_The problem_.
Return each entry word for word, without its pictures.

_Records provided_.

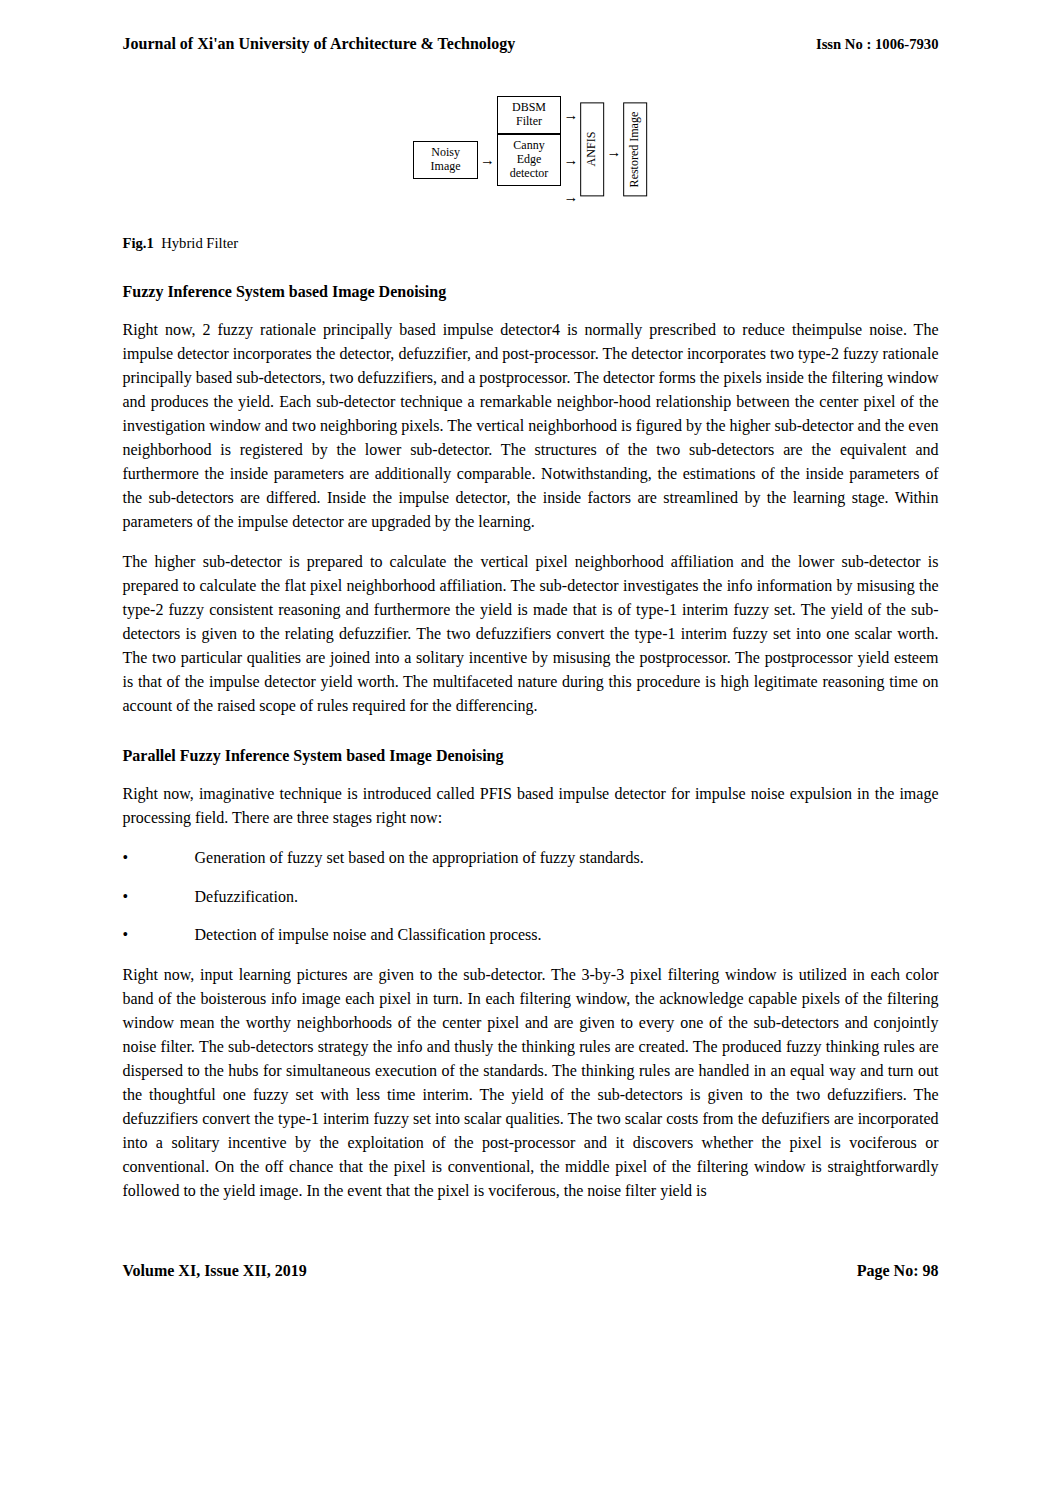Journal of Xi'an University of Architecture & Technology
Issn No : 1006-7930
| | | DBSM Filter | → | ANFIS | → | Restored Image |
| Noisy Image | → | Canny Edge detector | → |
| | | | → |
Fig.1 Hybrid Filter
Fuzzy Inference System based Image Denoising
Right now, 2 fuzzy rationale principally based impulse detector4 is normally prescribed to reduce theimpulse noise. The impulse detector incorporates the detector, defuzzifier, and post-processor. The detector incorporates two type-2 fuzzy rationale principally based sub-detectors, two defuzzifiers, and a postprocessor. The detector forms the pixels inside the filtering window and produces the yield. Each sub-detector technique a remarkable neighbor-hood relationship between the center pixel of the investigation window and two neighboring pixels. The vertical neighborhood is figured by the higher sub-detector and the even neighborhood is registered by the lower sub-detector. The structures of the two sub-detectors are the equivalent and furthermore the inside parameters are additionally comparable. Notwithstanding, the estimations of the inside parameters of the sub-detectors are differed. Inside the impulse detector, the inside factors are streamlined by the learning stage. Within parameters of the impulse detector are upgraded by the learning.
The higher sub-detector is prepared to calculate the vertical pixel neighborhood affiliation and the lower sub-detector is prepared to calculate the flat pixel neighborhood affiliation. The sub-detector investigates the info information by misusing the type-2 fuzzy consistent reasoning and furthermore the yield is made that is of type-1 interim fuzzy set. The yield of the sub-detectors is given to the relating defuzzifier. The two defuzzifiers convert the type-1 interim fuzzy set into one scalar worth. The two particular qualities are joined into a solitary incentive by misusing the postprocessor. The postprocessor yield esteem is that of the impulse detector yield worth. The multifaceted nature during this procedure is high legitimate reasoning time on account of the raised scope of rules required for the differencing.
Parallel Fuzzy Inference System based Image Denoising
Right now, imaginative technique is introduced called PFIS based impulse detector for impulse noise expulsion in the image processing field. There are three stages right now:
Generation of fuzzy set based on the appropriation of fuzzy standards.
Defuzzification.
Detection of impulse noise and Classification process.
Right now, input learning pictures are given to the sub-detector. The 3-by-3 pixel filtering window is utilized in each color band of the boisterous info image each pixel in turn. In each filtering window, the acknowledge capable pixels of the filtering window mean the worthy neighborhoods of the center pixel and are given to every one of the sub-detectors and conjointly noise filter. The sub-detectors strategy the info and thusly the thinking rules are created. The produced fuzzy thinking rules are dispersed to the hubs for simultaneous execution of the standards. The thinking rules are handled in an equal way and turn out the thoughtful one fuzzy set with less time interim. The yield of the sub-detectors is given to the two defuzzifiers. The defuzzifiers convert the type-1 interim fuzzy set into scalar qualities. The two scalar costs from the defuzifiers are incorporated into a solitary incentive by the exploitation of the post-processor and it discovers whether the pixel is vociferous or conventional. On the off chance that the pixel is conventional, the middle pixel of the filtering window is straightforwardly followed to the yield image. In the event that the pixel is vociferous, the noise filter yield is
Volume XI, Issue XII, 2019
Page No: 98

_Output for this exercise_.
Journal of Xi'an University of Architecture & Technology
Issn No : 1006-7930
| | | DBSM Filter | → | ANFIS | → | Restored Image |
| Noisy Image | → | Canny Edge detector | → |
| | | | → |
Fig.1 Hybrid Filter
Fuzzy Inference System based Image Denoising
Right now, 2 fuzzy rationale principally based impulse detector4 is normally prescribed to reduce theimpulse noise. The impulse detector incorporates the detector, defuzzifier, and post-processor. The detector incorporates two type-2 fuzzy rationale principally based sub-detectors, two defuzzifiers, and a postprocessor. The detector forms the pixels inside the filtering window and produces the yield. Each sub-detector technique a remarkable neighbor-hood relationship between the center pixel of the investigation window and two neighboring pixels. The vertical neighborhood is figured by the higher sub-detector and the even neighborhood is registered by the lower sub-detector. The structures of the two sub-detectors are the equivalent and furthermore the inside parameters are additionally comparable. Notwithstanding, the estimations of the inside parameters of the sub-detectors are differed. Inside the impulse detector, the inside factors are streamlined by the learning stage. Within parameters of the impulse detector are upgraded by the learning.
The higher sub-detector is prepared to calculate the vertical pixel neighborhood affiliation and the lower sub-detector is prepared to calculate the flat pixel neighborhood affiliation. The sub-detector investigates the info information by misusing the type-2 fuzzy consistent reasoning and furthermore the yield is made that is of type-1 interim fuzzy set. The yield of the sub-detectors is given to the relating defuzzifier. The two defuzzifiers convert the type-1 interim fuzzy set into one scalar worth. The two particular qualities are joined into a solitary incentive by misusing the postprocessor. The postprocessor yield esteem is that of the impulse detector yield worth. The multifaceted nature during this procedure is high legitimate reasoning time on account of the raised scope of rules required for the differencing.
Parallel Fuzzy Inference System based Image Denoising
Right now, imaginative technique is introduced called PFIS based impulse detector for impulse noise expulsion in the image processing field. There are three stages right now:
Generation of fuzzy set based on the appropriation of fuzzy standards.
Defuzzification.
Detection of impulse noise and Classification process.
Right now, input learning pictures are given to the sub-detector. The 3-by-3 pixel filtering window is utilized in each color band of the boisterous info image each pixel in turn. In each filtering window, the acknowledge capable pixels of the filtering window mean the worthy neighborhoods of the center pixel and are given to every one of the sub-detectors and conjointly noise filter. The sub-detectors strategy the info and thusly the thinking rules are created. The produced fuzzy thinking rules are dispersed to the hubs for simultaneous execution of the standards. The thinking rules are handled in an equal way and turn out the thoughtful one fuzzy set with less time interim. The yield of the sub-detectors is given to the two defuzzifiers. The defuzzifiers convert the type-1 interim fuzzy set into scalar qualities. The two scalar costs from the defuzifiers are incorporated into a solitary incentive by the exploitation of the post-processor and it discovers whether the pixel is vociferous or conventional. On the off chance that the pixel is conventional, the middle pixel of the filtering window is straightforwardly followed to the yield image. In the event that the pixel is vociferous, the noise filter yield is
Volume XI, Issue XII, 2019
Page No: 98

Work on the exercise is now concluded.